▶ _Task prompt_
Please output the passage of the article on coaches parenting during the pandemic, starting at "Hutchinson Community College baseball" and ending at "school in person.".

By Bailey Pennycuff / Co-Sports Editor
As the COVID-19 pandemic rages on, many people are forced to find ways around it while also dealing with the daily stressors in life.
Remember back in March when parents were riding the struggle bus with their children attending school virtually? Well, now those parents have to go to work every day and also make sure their children are learning.
The struggle bus is now an airplane. And it might be free-falling through the air, bracing for a crash landing.
Hutchinson Community College softball coach Jaime Rose has two daughters, Taylor (13) and Codi (10). Taylor attends Chisholm Middle School and Codi goes to Santa Fe 5/6 Center, both located in Newton.
Both children are going to school face-to-face every day, like normal.
“Taylor started the year in hybrid where she went Monday and Tuesday and was remote the rest of the week. Newton school board votes every week what mode (in-person, hybrid, or fully remote) they will be in for the following week,” Rose said.
Hutchinson Community College baseball coach Ryan Schmidt is also a parent of young children. He has four sons and two daughters – Owen (14); Josiah (12); Ellie (10); Abel (8); Dominic (6); and Augie (11 months).
The two oldest attend Prairie Hills Middle School in the Buhler district, and the next three go to Holy Cross Catholic School. All are attending school in person.

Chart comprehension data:
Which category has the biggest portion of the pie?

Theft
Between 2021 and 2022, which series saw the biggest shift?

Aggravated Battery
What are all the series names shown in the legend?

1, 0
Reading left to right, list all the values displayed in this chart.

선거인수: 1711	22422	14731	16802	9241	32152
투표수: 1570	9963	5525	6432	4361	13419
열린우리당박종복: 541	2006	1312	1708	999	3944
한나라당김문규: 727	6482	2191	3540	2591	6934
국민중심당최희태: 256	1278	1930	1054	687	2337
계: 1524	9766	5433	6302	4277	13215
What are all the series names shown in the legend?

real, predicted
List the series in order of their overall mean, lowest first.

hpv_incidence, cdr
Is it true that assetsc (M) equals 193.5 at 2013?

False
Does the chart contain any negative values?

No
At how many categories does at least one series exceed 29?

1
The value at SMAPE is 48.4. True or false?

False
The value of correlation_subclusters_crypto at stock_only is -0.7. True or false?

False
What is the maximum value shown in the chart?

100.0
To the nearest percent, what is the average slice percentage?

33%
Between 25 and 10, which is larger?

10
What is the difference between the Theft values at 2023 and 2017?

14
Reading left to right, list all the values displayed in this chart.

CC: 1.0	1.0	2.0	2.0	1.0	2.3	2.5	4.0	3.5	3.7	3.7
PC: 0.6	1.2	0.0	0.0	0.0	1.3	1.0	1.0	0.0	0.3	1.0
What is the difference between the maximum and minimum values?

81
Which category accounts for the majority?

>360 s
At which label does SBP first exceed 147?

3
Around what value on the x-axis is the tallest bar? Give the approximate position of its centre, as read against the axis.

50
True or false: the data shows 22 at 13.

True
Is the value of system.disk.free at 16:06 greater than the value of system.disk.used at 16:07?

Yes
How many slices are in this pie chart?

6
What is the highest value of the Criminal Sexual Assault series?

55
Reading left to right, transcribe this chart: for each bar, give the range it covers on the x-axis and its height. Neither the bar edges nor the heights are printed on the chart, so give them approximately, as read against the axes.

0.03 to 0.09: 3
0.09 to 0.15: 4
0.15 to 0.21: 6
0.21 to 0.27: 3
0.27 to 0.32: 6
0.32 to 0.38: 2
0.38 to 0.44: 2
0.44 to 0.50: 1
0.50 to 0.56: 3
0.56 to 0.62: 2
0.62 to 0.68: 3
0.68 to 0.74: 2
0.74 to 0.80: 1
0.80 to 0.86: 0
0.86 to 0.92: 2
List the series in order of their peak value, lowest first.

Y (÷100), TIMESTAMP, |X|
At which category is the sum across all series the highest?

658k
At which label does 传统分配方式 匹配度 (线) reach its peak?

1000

▶ _Answer section_
Hutchinson Community College baseball coach Ryan Schmidt is also a parent of young children. He has four sons and two daughters – Owen (14); Josiah (12); Ellie (10); Abel (8); Dominic (6); and Augie (11 months).
The two oldest attend Prairie Hills Middle School in the Buhler district, and the next three go to Holy Cross Catholic School. All are attending school in person.